→ やること: 下にある聖書と命をつくる技術についての本文を、一字も変えずにそのまま書き写してください。「あなたがたは、わたしのおきて」がある言葉から始めて、「ダニエル書12:4(口語訳)」まで書いたら終わりにしてください。

____ 本文

あなたはわが内臓をつくり、わが母の胎内でわたしを組み立てられました。 わたしはあなたをほめたたえます。あなたは恐るべく、くすしき方だからです。あなたのみわざはくすしく、あなたは最もよくわたしを知っておられます。わたしが隠れた所で造られ、地の深い所でつづり合わされたとき、わたしの骨はあなたに隠れることがなかった。 あなたの目は、まだできあがらないわたしのからだを見られた。わたしのためにつくられたわがよわいの日のまだ一日もなかったとき、その日はことごとくあなたの書にしるされた。詩篇139:13〜16
 このように聖書は人間が神の創造の御業によって造られると言っています。どう考えてもこのような技術は神の御業の領域を侵害するように思われてなりません。そして、その死によって体が失われるとき、霊は神の元に帰ります。
ちりは、もとのように土に帰り、霊はこれを授けた神に帰る。伝道の書12:7
 IPS細胞によって造られた人間には霊はないのでしょうか。分からなくなります。
 もっと恐ろしいことは、人類はすでに違う種類のDNAを交配させることによって、今までにない種類の生物を作り出すことが出来るようになるかもしれません。これをキメラと言います。極端な話、馬と人間の姿をしたギリシャ神話のケンタロウスも作り出せるのです。このようなことを聖書はどう言っているでしょうか。
あなたがたは、わたしのおきてを守らなければならない。あなたの家畜を種類の異なった家畜と交わらせてはならない。あなたの畑に二種類の種を蒔いてはならない。また、二種類の糸で織った布地の衣服を身に着けてはならない。レビ19:19
 このように、聖書ははっきりと禁じています。しかし、人間の知的好奇心と探究心は止まることがないし、それを禁じてしまうことも中世の教会のように、頑なで迷信に満ちたものになる可能性もあります。コペルニクスやガリレオの発見を異端として退けたように。
ダニエルよ、あなたは終りの時までこの言葉を秘し、この書を封じておきなさい。多くの者は、あちこちと探り調べ、そして知識が増すでしょう。ダニエル書12:4(口語訳)

________
____ データ抜き書き

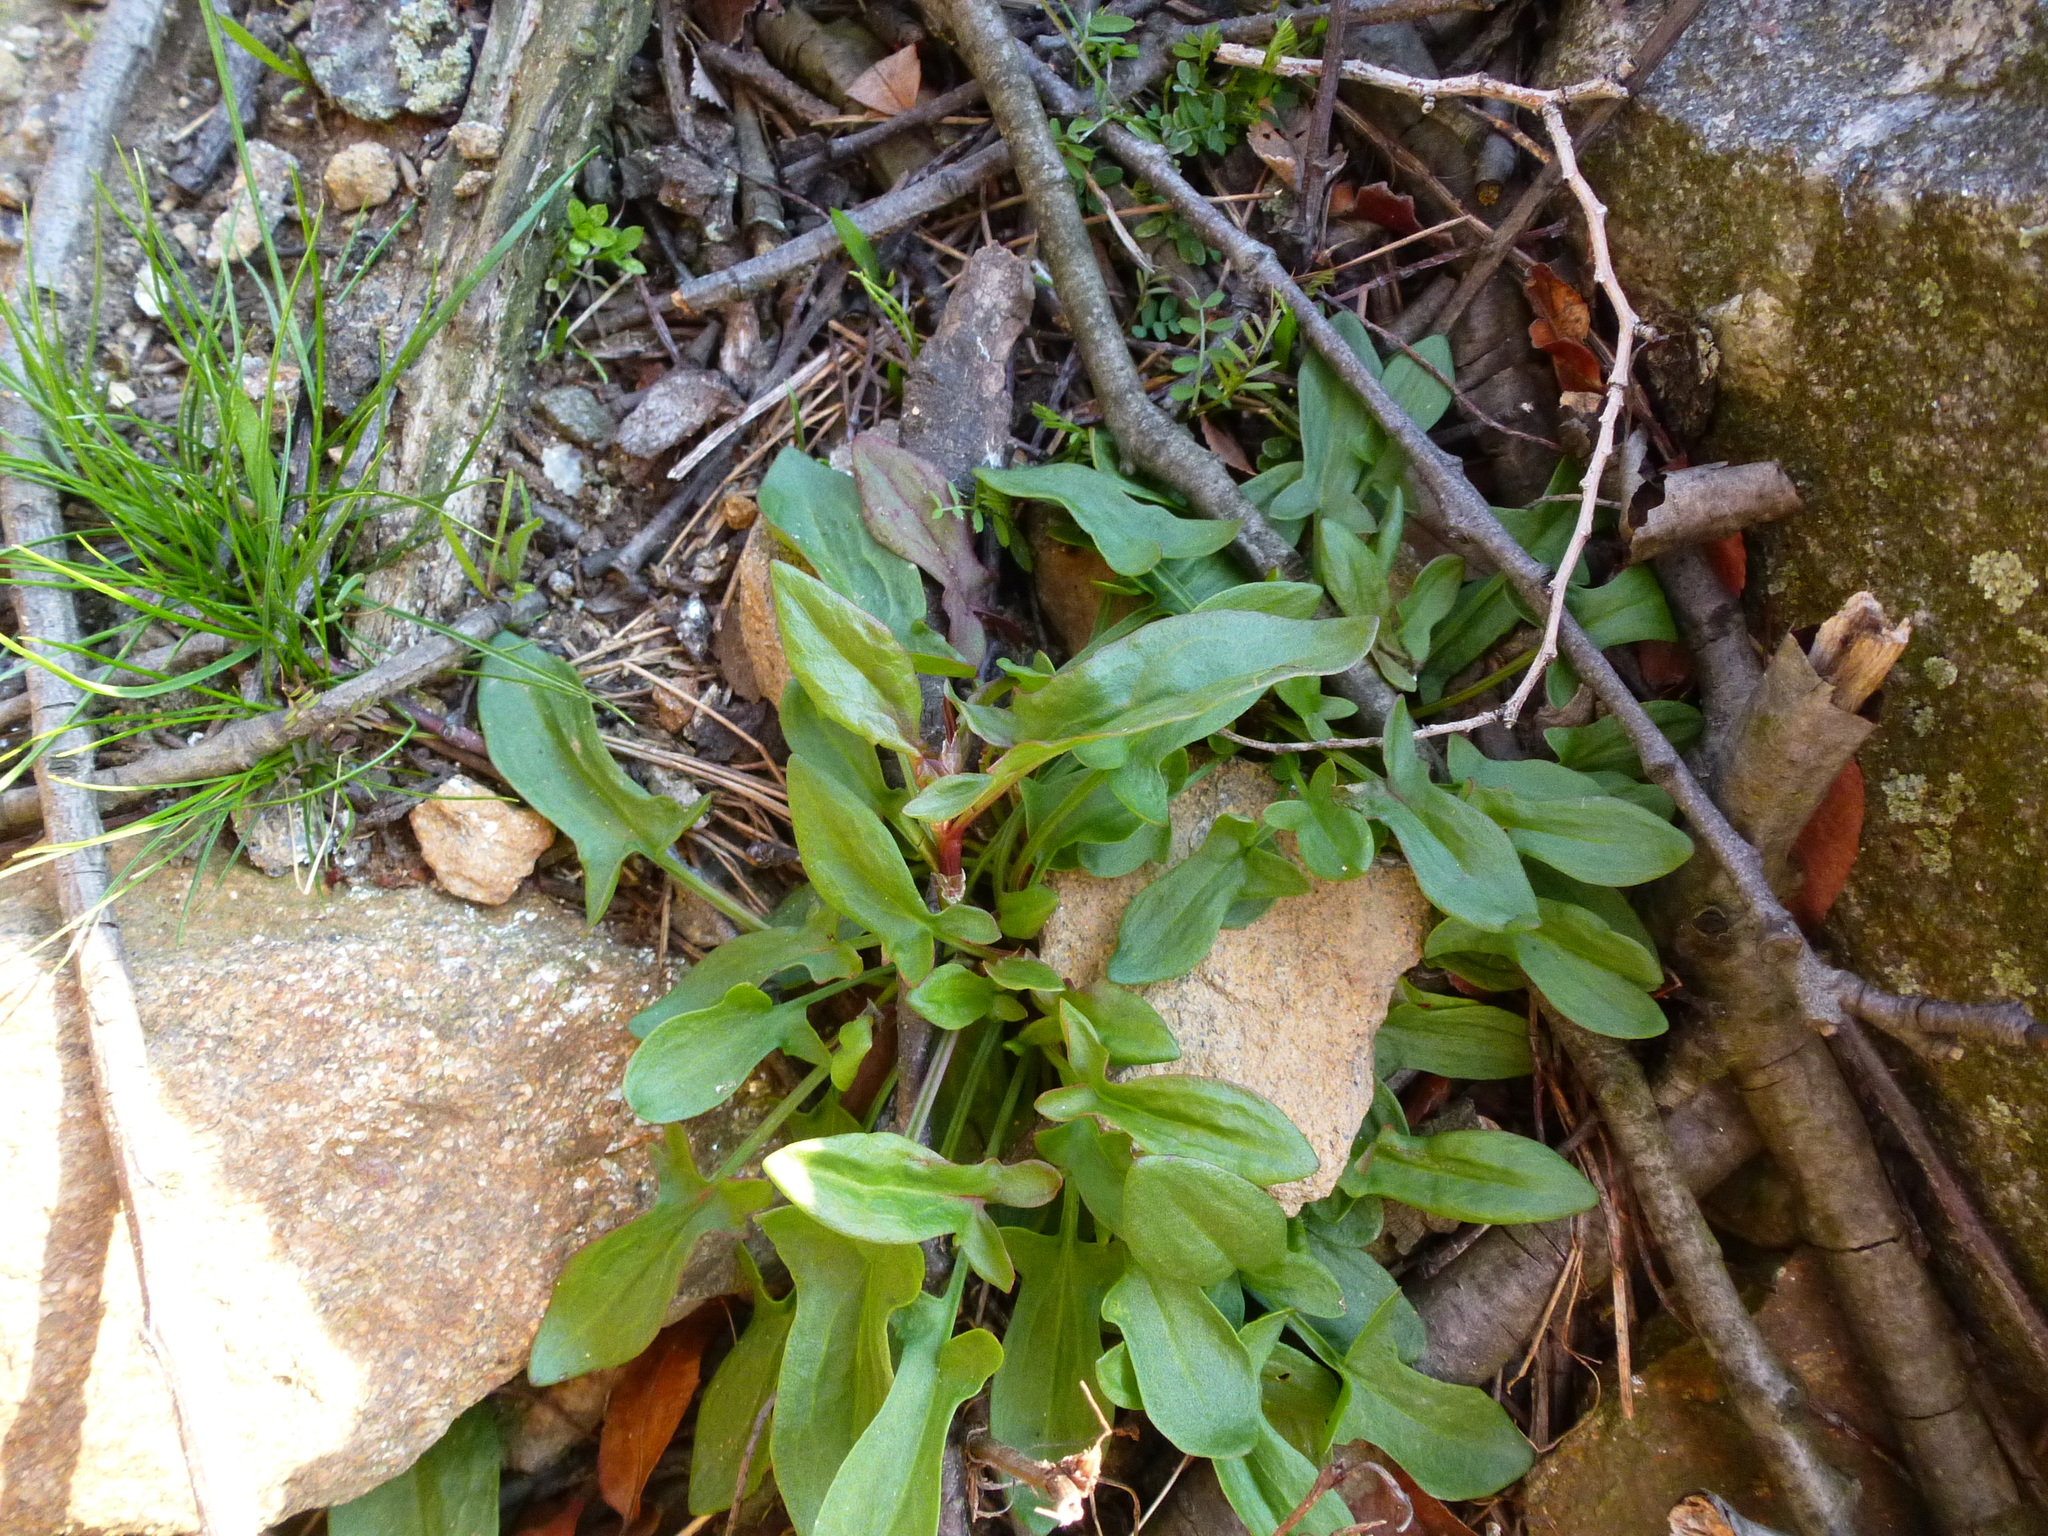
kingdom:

________

→ 答え:
あなたがたは、わたしのおきてを守らなければならない。あなたの家畜を種類の異なった家畜と交わらせてはならない。あなたの畑に二種類の種を蒔いてはならない。また、二種類の糸で織った布地の衣服を身に着けてはならない。レビ19:19
 このように、聖書ははっきりと禁じています。しかし、人間の知的好奇心と探究心は止まることがないし、それを禁じてしまうことも中世の教会のように、頑なで迷信に満ちたものになる可能性もあります。コペルニクスやガリレオの発見を異端として退けたように。
ダニエルよ、あなたは終りの時までこの言葉を秘し、この書を封じておきなさい。多くの者は、あちこちと探り調べ、そして知識が増すでしょう。ダニエル書12:4(口語訳)